Start at the line containing "family: Tettigoniidae" and continue to the end of the items. Rewrite those lines with "phylum" changed to "division" everywhere and nothing else altered.

[Items from a data source]
>> BEGIN
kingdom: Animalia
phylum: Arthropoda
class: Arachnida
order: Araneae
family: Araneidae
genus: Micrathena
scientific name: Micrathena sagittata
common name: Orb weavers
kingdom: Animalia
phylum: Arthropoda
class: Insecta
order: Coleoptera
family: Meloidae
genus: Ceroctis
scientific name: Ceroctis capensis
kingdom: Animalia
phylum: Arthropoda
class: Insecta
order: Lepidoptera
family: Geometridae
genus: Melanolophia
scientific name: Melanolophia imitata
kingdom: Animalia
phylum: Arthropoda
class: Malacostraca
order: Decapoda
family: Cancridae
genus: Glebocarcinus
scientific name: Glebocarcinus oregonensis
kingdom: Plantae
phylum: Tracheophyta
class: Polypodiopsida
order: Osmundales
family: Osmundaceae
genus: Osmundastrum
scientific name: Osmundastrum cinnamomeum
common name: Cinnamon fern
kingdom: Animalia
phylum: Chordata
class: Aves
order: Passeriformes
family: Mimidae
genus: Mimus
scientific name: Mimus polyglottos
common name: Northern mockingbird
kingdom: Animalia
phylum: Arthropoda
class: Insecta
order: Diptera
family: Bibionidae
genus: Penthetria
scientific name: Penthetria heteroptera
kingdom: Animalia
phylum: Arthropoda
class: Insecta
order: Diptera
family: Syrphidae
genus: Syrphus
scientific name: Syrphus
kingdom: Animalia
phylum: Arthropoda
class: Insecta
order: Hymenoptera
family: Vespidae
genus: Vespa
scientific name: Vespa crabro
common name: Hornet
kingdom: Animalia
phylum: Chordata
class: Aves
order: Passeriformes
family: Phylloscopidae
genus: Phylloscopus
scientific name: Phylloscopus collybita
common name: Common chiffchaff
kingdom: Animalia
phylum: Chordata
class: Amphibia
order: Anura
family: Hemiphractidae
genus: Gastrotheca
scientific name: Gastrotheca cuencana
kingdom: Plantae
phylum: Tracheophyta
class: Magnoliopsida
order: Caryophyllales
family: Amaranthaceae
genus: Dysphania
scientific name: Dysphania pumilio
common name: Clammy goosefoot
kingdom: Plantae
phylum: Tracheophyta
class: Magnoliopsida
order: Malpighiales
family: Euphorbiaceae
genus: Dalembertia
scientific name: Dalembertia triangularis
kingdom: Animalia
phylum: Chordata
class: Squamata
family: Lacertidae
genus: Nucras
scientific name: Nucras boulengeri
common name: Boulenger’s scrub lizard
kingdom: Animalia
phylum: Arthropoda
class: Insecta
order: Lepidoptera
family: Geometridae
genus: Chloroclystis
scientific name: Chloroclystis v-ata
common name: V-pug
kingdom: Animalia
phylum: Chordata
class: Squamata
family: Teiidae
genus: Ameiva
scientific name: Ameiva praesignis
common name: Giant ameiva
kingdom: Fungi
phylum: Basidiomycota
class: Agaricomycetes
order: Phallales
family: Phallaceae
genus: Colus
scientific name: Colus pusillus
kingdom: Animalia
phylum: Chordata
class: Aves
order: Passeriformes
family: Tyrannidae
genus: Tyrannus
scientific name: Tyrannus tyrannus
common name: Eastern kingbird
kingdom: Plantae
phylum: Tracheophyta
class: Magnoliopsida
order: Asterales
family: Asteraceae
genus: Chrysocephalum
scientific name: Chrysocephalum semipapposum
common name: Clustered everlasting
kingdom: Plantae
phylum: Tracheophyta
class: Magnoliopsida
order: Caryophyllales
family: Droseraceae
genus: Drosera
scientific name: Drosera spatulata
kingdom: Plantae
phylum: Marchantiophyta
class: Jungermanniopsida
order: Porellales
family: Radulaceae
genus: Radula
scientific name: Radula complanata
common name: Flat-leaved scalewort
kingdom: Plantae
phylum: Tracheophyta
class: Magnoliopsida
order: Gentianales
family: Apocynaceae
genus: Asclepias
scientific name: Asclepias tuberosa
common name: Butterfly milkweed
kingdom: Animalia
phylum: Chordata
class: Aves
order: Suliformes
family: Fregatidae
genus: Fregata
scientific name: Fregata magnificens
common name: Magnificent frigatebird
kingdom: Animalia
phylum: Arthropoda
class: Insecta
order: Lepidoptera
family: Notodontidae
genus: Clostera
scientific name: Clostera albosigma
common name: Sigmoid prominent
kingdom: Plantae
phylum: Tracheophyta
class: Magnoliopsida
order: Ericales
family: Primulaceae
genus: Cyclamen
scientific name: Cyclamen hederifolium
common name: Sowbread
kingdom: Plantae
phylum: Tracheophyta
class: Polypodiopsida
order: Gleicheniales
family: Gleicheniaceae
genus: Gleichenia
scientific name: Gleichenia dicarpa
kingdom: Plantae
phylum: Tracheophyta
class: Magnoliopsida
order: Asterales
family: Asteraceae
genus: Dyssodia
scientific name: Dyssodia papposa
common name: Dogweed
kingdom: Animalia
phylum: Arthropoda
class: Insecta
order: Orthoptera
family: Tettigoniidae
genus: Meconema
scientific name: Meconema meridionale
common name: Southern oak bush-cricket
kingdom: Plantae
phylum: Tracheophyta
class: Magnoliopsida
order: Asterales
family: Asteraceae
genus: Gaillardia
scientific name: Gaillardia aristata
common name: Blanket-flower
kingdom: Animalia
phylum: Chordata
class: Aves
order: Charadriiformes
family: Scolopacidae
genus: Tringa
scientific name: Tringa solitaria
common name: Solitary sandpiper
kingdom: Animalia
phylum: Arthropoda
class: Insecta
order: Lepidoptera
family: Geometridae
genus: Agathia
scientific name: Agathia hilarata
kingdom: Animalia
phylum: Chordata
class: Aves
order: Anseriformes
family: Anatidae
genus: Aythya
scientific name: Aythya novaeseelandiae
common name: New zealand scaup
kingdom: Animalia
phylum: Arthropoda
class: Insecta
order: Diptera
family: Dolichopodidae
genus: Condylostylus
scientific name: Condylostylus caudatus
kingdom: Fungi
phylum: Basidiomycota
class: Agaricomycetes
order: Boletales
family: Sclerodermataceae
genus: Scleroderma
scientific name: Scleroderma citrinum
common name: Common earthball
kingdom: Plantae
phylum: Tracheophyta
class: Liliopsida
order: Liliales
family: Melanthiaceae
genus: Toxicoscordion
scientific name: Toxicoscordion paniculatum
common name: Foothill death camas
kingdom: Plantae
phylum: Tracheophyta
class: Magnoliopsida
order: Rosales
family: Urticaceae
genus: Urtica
>> END
- **Exercise response**:
family: Tettigoniidae
genus: Meconema
scientific name: Meconema meridionale
common name: Southern oak bush-cricket
kingdom: Plantae
division: Tracheophyta
class: Magnoliopsida
order: Asterales
family: Asteraceae
genus: Gaillardia
scientific name: Gaillardia aristata
common name: Blanket-flower
kingdom: Animalia
division: Chordata
class: Aves
order: Charadriiformes
family: Scolopacidae
genus: Tringa
scientific name: Tringa solitaria
common name: Solitary sandpiper
kingdom: Animalia
division: Arthropoda
class: Insecta
order: Lepidoptera
family: Geometridae
genus: Agathia
scientific name: Agathia hilarata
kingdom: Animalia
division: Chordata
class: Aves
order: Anseriformes
family: Anatidae
genus: Aythya
scientific name: Aythya novaeseelandiae
common name: New zealand scaup
kingdom: Animalia
division: Arthropoda
class: Insecta
order: Diptera
family: Dolichopodidae
genus: Condylostylus
scientific name: Condylostylus caudatus
kingdom: Fungi
division: Basidiomycota
class: Agaricomycetes
order: Boletales
family: Sclerodermataceae
genus: Scleroderma
scientific name: Scleroderma citrinum
common name: Common earthball
kingdom: Plantae
division: Tracheophyta
class: Liliopsida
order: Liliales
family: Melanthiaceae
genus: Toxicoscordion
scientific name: Toxicoscordion paniculatum
common name: Foothill death camas
kingdom: Plantae
division: Tracheophyta
class: Magnoliopsida
order: Rosales
family: Urticaceae
genus: Urtica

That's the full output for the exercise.